At the Christie’s sale this past Friday, it sparked a fierce bidding war, and the final, premium-inclusive price ultimately quadrupled the high estimate of $50,000, to sell for $201,600. The winning bidders? The Anchorage Museum, which teamed up with the Alaskan City of Nenana to jointly acquire the item, ensuring that an important piece of the state’s history “will be held in the public trust and accessible for future generations,” according to a post-auction statement.
“We are thrilled to partner with Nenana to share this piece of history with the public,” Anchorage Museum CEO Julie Decke said in a statement, adding that the spike is “a great piece of storytelling about place and people.”

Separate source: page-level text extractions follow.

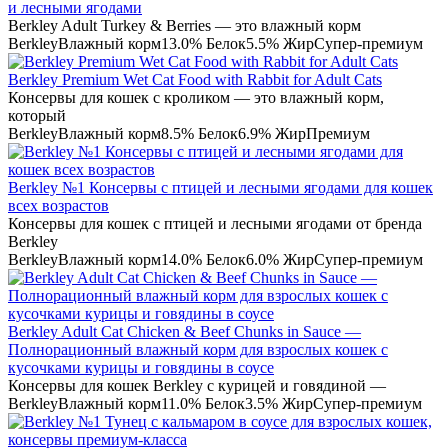
и лесными ягодами
Berkley Adult Turkey & Berries — это влажный корм
Berkley
Влажный корм
13.0% Белок
5.5% Жир
Супер-премиум
Berkley Premium Wet Cat Food with Rabbit for Adult Cats
Консервы для кошек с кроликом — это влажный корм,
который
Berkley
Влажный корм
8.5% Белок
6.9% Жир
Премиум
Berkley №1 Консервы с птицей и лесными ягодами для кошек
всех возрастов
Консервы для кошек с птицей и лесными ягодами от бренда
Berkley
Berkley
Влажный корм
14.0% Белок
6.0% Жир
Супер-премиум
Berkley Adult Cat Chicken & Beef Chunks in Sauce —
Полнорационный влажный корм для взрослых кошек с
кусочками курицы и говядины в соусе
Консервы для кошек Berkley с курицей и говядиной —
Berkley
Влажный корм
11.0% Белок
3.5% Жир
Супер-премиум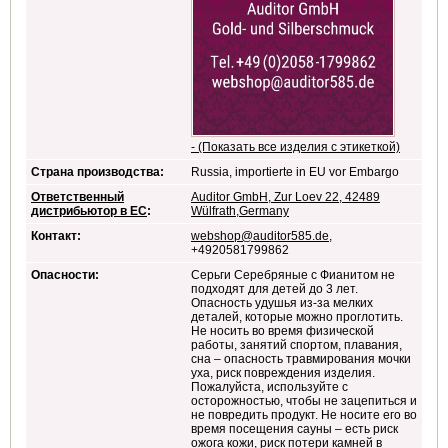
- (Показать все изделия с этикеткой)
Страна производства:
Russia, importierte in EU vor Embargo
Ответственный
Auditor GmbH, Zur Loev 22, 42489
дистрибьютор в ЕС
:
Wülfrath,Germany
Контакт:
webshop@auditor585.de
,
+4920581799862
Опасности:
Серьги Серебряные с Фианитом не
подходят для детей до 3 лет.
Опасность удушья из-за мелких
деталей, которые можно проглотить.
Не носить во время физической
работы, занятий спортом, плавания,
сна – опасность травмирования мочки
уха, риск повреждения изделия.
Пожалуйста, используйте с
осторожностью, чтобы не зацепиться и
не повредить продукт. Не носите его во
время посещения сауны – есть риск
ожога кожи, риск потери камней в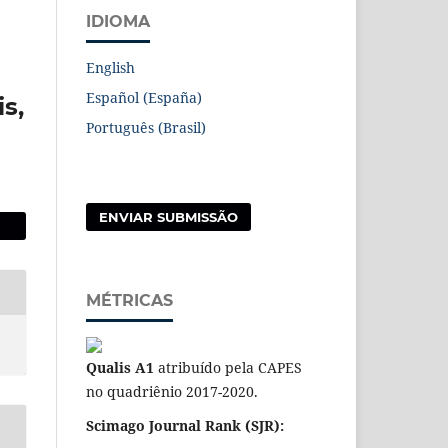
IDIOMA
English
Español (España)
s,
Português (Brasil)
ENVIAR SUBMISSÃO
MÉTRICAS
Qualis A1
atribuído pela CAPES
no quadriênio 2017-2020.
Scimago Journal Rank (SJR):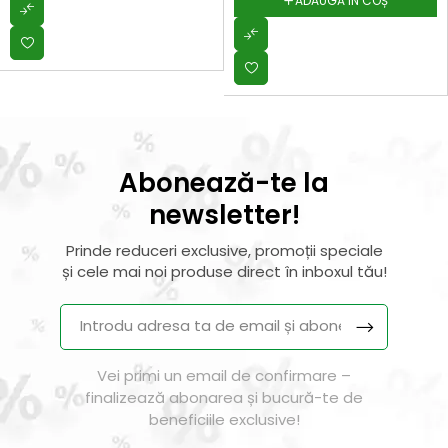
ADAUGĂ ÎN COȘ
Abonează-te la
newsletter!
Prinde reduceri exclusive, promoții speciale
și cele mai noi produse direct în inboxul tău!
Vei primi un email de confirmare –
finalizează abonarea și bucură-te de
beneficiile exclusive!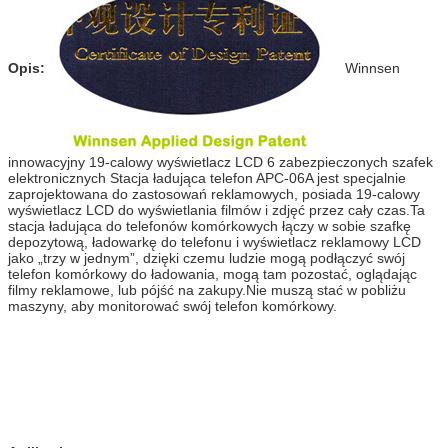
Opis:
Winnsen
innowacyjny 19-calowy wyświetlacz LCD 6 zabezpieczonych szafek
elektronicznych Stacja ładująca telefon APC-06A jest specjalnie
zaprojektowana do zastosowań reklamowych, posiada 19-calowy
wyświetlacz LCD do wyświetlania filmów i zdjęć przez cały czas.Ta
stacja ładująca do telefonów komórkowych łączy w sobie szafkę
depozytową, ładowarkę do telefonu i wyświetlacz reklamowy LCD
jako „trzy w jednym”, dzięki czemu ludzie mogą podłączyć swój
telefon komórkowy do ładowania, mogą tam pozostać, oglądając
filmy reklamowe, lub pójść na zakupy.Nie muszą stać w pobliżu
maszyny, aby monitorować swój telefon komórkowy.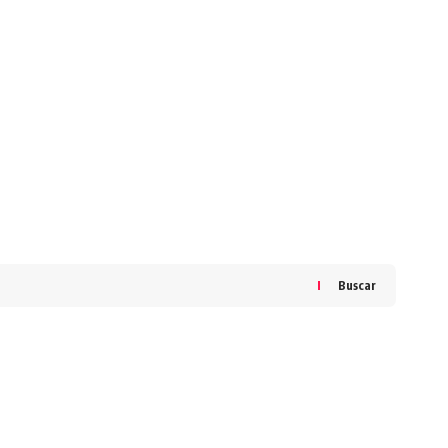
Buscar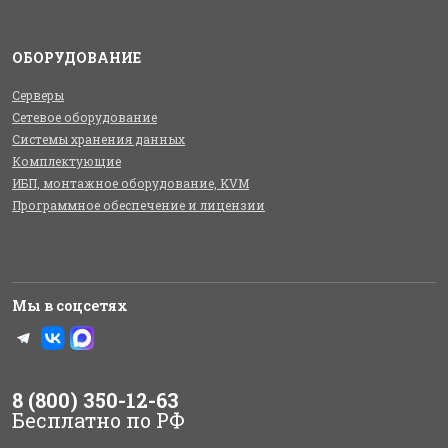
ОБОРУДОВАНИЕ
Серверы
Сетевое оборудование
Системы хранения данных
Комплектующие
ИБП, монтажное оборудование, KVM
Программное обеспечение и лицензии
Мы в соцсетях
8 (800) 350-12-63
Бесплатно по РФ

Nenana Mayor Joshua Verhagen said the city is “extremely excited and appreciative of this partnership with the Anchorage Museum. I think it’s a neat story of an urban and a rural community both along the rail belt coming together for a worthy cause.”
The two parties have agreed to alternate exhibiting the spike—which has been largely out of view for 100 years save for exhibitions in 1967 and 2001. They banded together when they learned the work was being offered at auction from a private collection, and raised the necessary money including with the help of private donations.

The Anchorage Museum. Photo: Chris Arend Photography.
At the 1923 ceremony, President Harding said, “In my humble judgement the qualities of pioneers in co-operation with those of transportation will do more to work out the development of this wonderland than anything which the great government of the United States can do.”

U.S. Pres. Harding driveing (sic) gold spike, Alaska Ry. July 15- 23; A.S.S.; from verso: Harding, Warren Gamaliel; Pres, U.S., 1865-1923 (Ceremony driving gold spike for Alaska Railroad at Nenana; crowd, spectators; boats and fishwheels on Tanana River; bridge). Image courtesy CIHS Collection, Anchorage Museum, B1975.134.186
Mears, the main engineer, was born in Omaha, Neb., in 1878, to a military family. At the young age of 15, he enrolled at the Shattuck Military Academy in Montana. Upon graduation, he enlisted as a private in the U.S. Army. He rose through the Army’s ranks and was later asked to work as an engineer on the construction of the Panama Canal. His experience there caught the eye of President Woodrow Wilson when he sought to establish a new railroad in Alaska territory.
Shah, of the Anchorage Museum, told me how great it was to see two institutions come together so quickly to secure the work, particularly when it had been in private hands for so long. “It’s a forever document. There is no end to this ownership agreement.”